3. Central pathology: Age-related degeneration also affects the central auditory pathways. Hansen (1965) observed atrophy in the cochlear nuclei, superior olivary nuclei, inferior colliculi, and medial geniculate bodies of elderly individuals with hearing loss. Arensen (1982) found that the number of cochlear nucleus cells in elderly individuals with hearing loss was 50,600, about half the normal count of 96,400. This type of deafness is characterized by rising high-frequency thresholds, poor speech recognition and sound localization, and impaired ability to recall long sentences.

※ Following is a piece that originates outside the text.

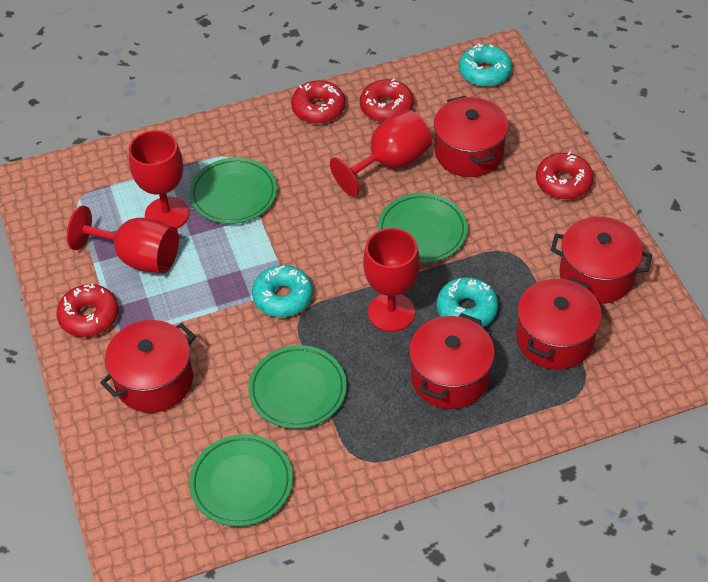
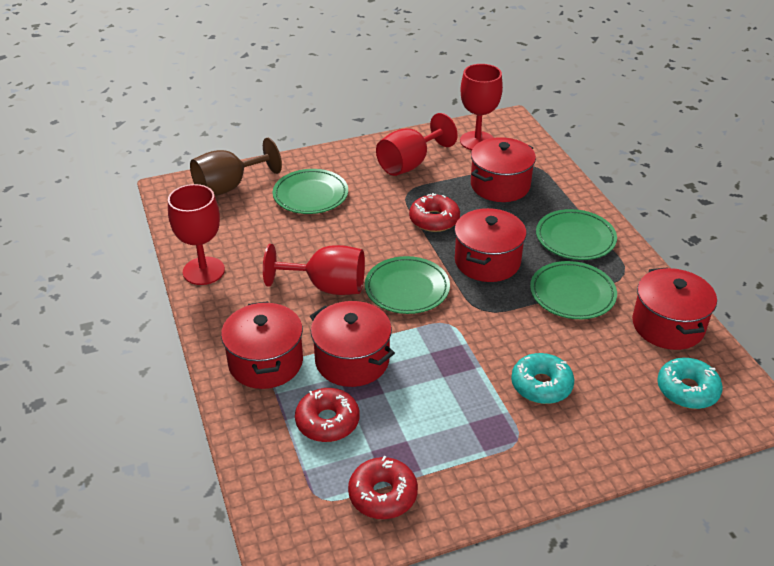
brown goblet: none = 0 -> [190,138,282,196] = 1
red donut: [57,283,119,337] [291,80,345,124] [360,79,414,122] [536,152,594,200] = 4 -> [295,388,359,442] [348,456,418,519] [409,193,460,232] = 3
turquoise donut: [252,265,313,317] [437,277,498,327] [459,44,512,87] = 3 -> [511,353,574,404] [657,358,723,409] = 2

bubble_chart Clinical Manifestations

The tympanic membrane is normal. After middle age, there is progressive bilateral symmetric sensorineural deafness, accompanied by high-pitched tinnitus, starting with a decline at 3000Hz and gradually affecting the mid-frequency range of 4000–6000Hz. High-frequency hearing loss may also occur suddenly due to rupture of the basilar membrane. Generally, in conversation, men's voices are easier to understand than those of women and children. Pure-tone audiometry, based on the four pathological changes mentioned above, may show various sensorineural deafness curves, such as flat or descending patterns, with poor speech discrimination and tone decay. Bunch (1931) found that human hearing declines progressively with age. In 1957, the Hearing Research Center in Wisconsin, USA, developed a standard presbycusis curve chart, which can be used to estimate normal hearing levels at different ages. This chart shows that hearing remains relatively stable in individuals aged 70–90 and above.

bubble_chart Diagnosis

According to the history of presbycusis, the tympanic membrane is generally normal, pure tone audiometry shows a flat or descending hearing curve, with tone decay, and speech recognition rate is significantly reduced, making the diagnosis not difficult.

bubble_chart Treatment Measures

Pay attention to physical health early on, avoid prolonged exposure to noise, and reduce intake of saturated fats to prevent age-related cardiovascular diseases. If high-frequency hearing thresholds decline, take cholesterol-lowering medications, vasodilators, and large doses of vitamins A, D, and E. For severe hearing loss, hearing aids can be considered. Unfortunately, such deafness is difficult to reverse, and patients often struggle to tolerate amplified sounds due to poor speech recognition, making it challenging to find suitable hearing aids.